* [What is needed]:
Copy out every one of the rows below character for character, changing nothing.

* [Records shown]:
━━━━━━━━━━━━━━━━━━━━━━━━━━━━━━

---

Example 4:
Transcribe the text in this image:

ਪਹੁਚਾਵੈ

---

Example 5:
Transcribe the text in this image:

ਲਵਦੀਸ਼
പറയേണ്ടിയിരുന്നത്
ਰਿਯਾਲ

━━━━━━━━━━━━━━━━━━━━━━━━━━━━━━

* [Response to this exercise]:
---

Example 4:
Transcribe the text in this image:

ਪਹੁਚਾਵੈ

---

Example 5:
Transcribe the text in this image:

ਲਵਦੀਸ਼
പറയേണ്ടിയിരുന്നത്
ਰਿਯਾਲ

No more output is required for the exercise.